Shape circle, square;
fails, expecting a semicolon. I'm curious what the reasoning behind disallowing this is.
- Compound assignments on property accessors.
I saw your justification for disallowing these in another thread, but I submit that having an option to enable them (signifying an understanding of the consequences) would be immensely useful to myself and others. C++ does far naughtier things with implicit code at times.
- Casting value types to booleans.
I understand why reference types cannot be allowed to cast to booleans (checking null-ness), but why this restriction should apply to value types baffles me a little. I'm mostly bothered about this due to the problem below, which has caused me to register many of my engine's reference-types as value-types. Though I also rather like being able to keep terse syntax like
if (Keyboard.x && keyboard.y.pressed()) {}
//as compared to
if (Keyboard.x.down && keyboard.y.pressed()) {}
- Reference types and C++ smart pointers.
Don't consider this one a criticism of the language; I understand very well that this is a nightmarish design challenge. (I've read your remarks in another thread about the matter.) But some thoughts:
I have a reference-counted pointer type in my program and many objects that hold such pointers to inner classes containing their actual data. Hence, a "Shape", for instance, can be cheaply passed around, its contents shared, and can be null. While this is the very notion of a reference type, it didn't jive very well with Angelscript, forcing me to register it as a value type. This is a shame because it behaves *exactly* like a reference type in C++, even being capable of null-ness.

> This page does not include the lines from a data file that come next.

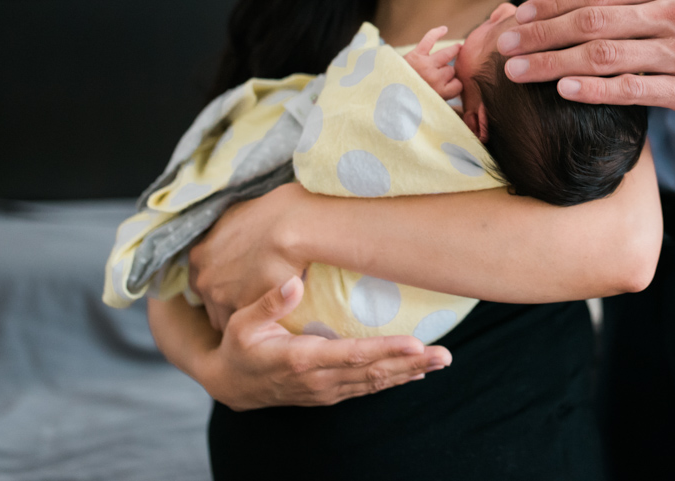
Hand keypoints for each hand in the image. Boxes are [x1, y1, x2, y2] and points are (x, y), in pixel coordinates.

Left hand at [189, 183, 311, 329]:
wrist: (292, 226)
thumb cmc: (272, 212)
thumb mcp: (237, 212)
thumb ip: (226, 230)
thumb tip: (234, 229)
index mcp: (199, 255)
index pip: (201, 281)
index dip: (219, 283)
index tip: (236, 283)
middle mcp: (205, 279)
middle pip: (211, 304)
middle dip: (227, 304)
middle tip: (251, 297)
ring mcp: (222, 298)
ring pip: (227, 319)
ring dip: (243, 317)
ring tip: (264, 311)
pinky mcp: (244, 310)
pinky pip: (250, 325)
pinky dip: (261, 322)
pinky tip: (275, 314)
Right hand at [198, 276, 451, 410]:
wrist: (230, 384)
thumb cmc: (238, 345)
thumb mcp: (243, 322)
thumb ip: (268, 303)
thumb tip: (292, 281)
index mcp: (302, 359)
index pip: (352, 355)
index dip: (385, 351)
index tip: (414, 344)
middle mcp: (320, 379)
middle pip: (374, 372)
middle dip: (411, 364)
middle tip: (444, 354)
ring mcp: (327, 390)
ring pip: (376, 382)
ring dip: (410, 372)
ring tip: (441, 360)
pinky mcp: (331, 393)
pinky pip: (368, 388)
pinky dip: (394, 380)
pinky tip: (417, 372)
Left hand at [404, 26, 462, 99]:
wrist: (388, 94)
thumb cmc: (411, 99)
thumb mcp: (431, 103)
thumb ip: (444, 96)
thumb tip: (457, 82)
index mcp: (440, 93)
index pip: (458, 85)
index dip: (453, 85)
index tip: (445, 88)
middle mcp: (434, 79)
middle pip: (452, 70)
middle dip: (447, 73)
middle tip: (441, 76)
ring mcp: (426, 66)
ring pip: (446, 57)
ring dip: (445, 57)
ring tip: (453, 51)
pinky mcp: (416, 55)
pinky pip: (429, 40)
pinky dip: (437, 33)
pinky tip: (444, 29)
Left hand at [496, 0, 674, 122]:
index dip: (552, 4)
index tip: (517, 16)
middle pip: (592, 22)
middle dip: (540, 35)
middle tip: (502, 45)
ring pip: (605, 56)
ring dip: (554, 64)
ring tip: (517, 71)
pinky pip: (634, 88)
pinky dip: (595, 89)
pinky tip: (563, 90)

//Rough idea of my C++ class
class Shape
{
class Data
{
//Data members are here in a private class
};
//The actual methods are in the reference-like class
Method();
OtherMethod();
RefCountedPtr<Data> data;
}
The principal issues arise from the fact that the "Shape" instance is itself a reference. It's capable of being "null" separate from the angelscript handle to it being null, and the native side of the engine may have another copy, meaning a separate reference count would need to be used for keeping track of the trivial Shape object itself. The latter is manageable, but the former really isn't.
[color=#a9a9a9](Based on the fact that the Shape class happens to be one word in size not counting its vptr it would be possible to hack an extremely ugly solution by way of manual object splicing, copious shell functions and some other abominations but I'll just let the impracticality of this approach be its own evidence.)

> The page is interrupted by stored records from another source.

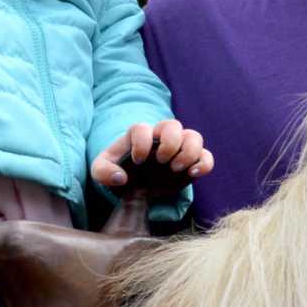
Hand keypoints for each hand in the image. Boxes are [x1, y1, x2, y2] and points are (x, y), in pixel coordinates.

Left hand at [91, 118, 212, 189]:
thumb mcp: (101, 171)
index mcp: (138, 135)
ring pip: (194, 136)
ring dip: (188, 151)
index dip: (142, 142)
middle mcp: (161, 136)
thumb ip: (103, 172)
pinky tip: (193, 174)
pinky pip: (206, 156)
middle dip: (169, 143)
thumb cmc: (118, 170)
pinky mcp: (191, 162)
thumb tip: (121, 177)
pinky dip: (204, 163)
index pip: (142, 128)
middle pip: (172, 125)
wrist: (134, 181)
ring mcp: (179, 147)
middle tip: (162, 162)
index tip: (138, 161)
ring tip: (177, 168)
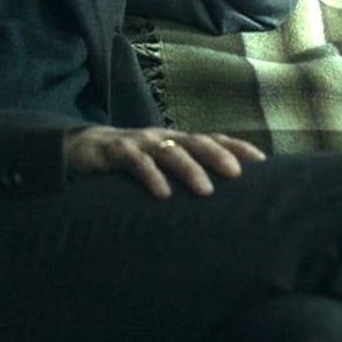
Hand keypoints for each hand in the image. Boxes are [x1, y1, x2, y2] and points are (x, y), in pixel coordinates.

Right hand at [63, 127, 265, 199]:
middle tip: (237, 174)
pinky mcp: (115, 151)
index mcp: (175, 141)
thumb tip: (218, 203)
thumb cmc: (127, 164)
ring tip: (205, 190)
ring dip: (189, 169)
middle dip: (218, 155)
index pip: (211, 139)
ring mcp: (139, 142)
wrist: (79, 150)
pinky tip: (163, 194)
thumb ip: (182, 176)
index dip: (236, 146)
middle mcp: (162, 138)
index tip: (262, 161)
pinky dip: (151, 176)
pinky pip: (136, 162)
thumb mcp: (158, 167)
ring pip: (169, 151)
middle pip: (196, 141)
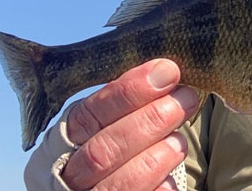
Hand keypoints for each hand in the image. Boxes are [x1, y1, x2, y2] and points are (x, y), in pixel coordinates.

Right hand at [61, 59, 198, 190]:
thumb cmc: (110, 147)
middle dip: (149, 121)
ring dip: (156, 157)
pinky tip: (169, 177)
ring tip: (179, 141)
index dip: (128, 93)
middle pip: (103, 151)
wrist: (97, 187)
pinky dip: (158, 188)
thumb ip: (126, 104)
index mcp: (65, 140)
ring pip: (117, 184)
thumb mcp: (106, 123)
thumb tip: (165, 72)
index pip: (89, 114)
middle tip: (186, 99)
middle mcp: (70, 174)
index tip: (166, 72)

I don't know the first thing about the inner architecture of Angelscript, but it occurs to me that if such a class could be treated like a value-type internally (with regard to copying, assignment, other handling in the script engine), but act like a reference type in code and implement a few special behaviors for its handle-ness (null-check, retain, release) it would facilitate graceful handling of both smart pointers and the rather more exotic setup I use. I understand this would likely break support for certain containers, though.
...I also understand it might be prohibitively, ridiculously impractical depending on how reference-type handling works in the script engine. Don't consider it a suggestion, let alone a demand. More like an idea. Let me cast my value types to booleans and I'll be happy as a clam.